**Problem to solve**
Retype the lines of the material exactly, starting at the line that contains "Document page, 1654x931 pixels." and ending at the line that contains "subtitle 姓名：高甄 星座：水瓶座", both included.

**Provided entries**
= = = =

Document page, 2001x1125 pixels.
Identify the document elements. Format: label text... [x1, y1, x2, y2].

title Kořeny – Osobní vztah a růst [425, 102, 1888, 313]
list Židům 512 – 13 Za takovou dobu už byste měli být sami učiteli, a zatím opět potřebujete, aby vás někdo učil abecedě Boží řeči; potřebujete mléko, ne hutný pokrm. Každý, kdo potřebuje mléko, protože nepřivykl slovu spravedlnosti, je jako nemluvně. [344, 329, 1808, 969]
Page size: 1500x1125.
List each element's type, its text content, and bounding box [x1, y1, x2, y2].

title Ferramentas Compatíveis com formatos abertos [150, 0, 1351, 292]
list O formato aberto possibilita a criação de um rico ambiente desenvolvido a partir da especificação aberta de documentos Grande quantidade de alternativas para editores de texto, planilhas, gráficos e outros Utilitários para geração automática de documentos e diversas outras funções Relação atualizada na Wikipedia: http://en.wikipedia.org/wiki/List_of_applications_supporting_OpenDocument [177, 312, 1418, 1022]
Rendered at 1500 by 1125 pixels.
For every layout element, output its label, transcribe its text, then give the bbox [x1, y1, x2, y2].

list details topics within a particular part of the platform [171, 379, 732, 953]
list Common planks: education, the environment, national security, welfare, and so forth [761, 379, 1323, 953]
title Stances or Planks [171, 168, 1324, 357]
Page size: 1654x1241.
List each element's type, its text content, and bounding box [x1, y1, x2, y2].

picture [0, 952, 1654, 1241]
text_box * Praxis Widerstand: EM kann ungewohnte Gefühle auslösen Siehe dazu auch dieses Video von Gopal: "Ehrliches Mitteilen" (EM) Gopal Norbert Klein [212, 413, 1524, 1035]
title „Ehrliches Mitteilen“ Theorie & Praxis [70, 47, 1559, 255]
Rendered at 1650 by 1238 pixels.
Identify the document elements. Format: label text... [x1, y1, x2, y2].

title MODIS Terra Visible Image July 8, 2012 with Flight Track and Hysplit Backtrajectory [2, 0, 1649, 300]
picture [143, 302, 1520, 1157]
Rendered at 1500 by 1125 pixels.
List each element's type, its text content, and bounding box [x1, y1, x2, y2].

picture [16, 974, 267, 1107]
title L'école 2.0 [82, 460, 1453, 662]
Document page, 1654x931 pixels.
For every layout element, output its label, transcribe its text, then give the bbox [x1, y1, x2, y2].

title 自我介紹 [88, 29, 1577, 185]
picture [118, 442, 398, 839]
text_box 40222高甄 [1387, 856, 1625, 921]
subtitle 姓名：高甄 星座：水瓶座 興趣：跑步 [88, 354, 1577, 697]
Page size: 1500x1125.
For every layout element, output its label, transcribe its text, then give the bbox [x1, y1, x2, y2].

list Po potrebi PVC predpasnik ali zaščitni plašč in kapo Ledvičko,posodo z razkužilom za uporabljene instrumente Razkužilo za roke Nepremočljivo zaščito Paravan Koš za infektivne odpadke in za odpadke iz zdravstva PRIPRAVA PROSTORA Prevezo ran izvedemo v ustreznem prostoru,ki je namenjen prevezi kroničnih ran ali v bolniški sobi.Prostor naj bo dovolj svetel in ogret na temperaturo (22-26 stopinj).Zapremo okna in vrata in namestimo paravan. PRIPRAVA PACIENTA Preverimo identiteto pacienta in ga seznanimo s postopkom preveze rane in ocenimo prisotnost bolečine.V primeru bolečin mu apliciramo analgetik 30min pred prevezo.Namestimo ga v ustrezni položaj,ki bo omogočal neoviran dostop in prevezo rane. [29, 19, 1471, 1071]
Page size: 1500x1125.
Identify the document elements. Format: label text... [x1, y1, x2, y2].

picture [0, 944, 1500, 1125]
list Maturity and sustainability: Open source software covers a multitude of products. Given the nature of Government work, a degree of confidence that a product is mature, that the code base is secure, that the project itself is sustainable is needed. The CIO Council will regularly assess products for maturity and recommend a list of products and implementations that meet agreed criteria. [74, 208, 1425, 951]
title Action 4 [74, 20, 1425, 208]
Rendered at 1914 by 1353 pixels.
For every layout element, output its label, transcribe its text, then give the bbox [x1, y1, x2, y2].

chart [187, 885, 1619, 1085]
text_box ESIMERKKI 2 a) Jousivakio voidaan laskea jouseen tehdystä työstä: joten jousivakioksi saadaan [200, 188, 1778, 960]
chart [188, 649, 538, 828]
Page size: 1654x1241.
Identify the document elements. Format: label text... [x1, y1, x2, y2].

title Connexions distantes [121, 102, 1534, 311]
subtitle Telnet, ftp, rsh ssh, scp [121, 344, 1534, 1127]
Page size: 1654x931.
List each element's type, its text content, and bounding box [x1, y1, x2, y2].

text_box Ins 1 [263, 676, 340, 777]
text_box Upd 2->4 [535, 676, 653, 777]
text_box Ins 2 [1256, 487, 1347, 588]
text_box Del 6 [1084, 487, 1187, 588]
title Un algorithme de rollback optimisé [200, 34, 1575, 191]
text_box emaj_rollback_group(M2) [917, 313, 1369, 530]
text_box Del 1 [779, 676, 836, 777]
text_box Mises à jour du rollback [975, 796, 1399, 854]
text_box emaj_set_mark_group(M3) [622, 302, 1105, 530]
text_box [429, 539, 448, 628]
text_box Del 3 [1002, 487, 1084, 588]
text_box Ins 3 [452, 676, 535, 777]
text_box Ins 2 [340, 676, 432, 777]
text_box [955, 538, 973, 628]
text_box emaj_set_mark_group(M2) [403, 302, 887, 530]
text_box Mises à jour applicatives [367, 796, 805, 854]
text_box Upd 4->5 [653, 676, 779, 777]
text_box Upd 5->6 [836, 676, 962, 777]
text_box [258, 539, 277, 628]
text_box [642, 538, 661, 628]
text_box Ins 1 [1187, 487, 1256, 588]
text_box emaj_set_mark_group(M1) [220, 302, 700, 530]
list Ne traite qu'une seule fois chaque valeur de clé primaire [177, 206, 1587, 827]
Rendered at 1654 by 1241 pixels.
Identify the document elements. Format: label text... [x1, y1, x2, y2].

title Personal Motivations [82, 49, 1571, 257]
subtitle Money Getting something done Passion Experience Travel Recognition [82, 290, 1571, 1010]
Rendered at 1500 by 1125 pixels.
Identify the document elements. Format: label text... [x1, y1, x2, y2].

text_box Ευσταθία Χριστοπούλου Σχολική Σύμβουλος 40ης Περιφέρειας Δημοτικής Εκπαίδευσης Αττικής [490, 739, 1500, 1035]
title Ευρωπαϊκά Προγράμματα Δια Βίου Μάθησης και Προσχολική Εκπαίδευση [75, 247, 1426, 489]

= = = =

**Task solution**
Document page, 1654x931 pixels.
For every layout element, output its label, transcribe its text, then give the bbox [x1, y1, x2, y2].

title 自我介紹 [88, 29, 1577, 185]
picture [118, 442, 398, 839]
text_box 40222高甄 [1387, 856, 1625, 921]
subtitle 姓名：高甄 星座：水瓶座 興趣：跑步 [88, 354, 1577, 697]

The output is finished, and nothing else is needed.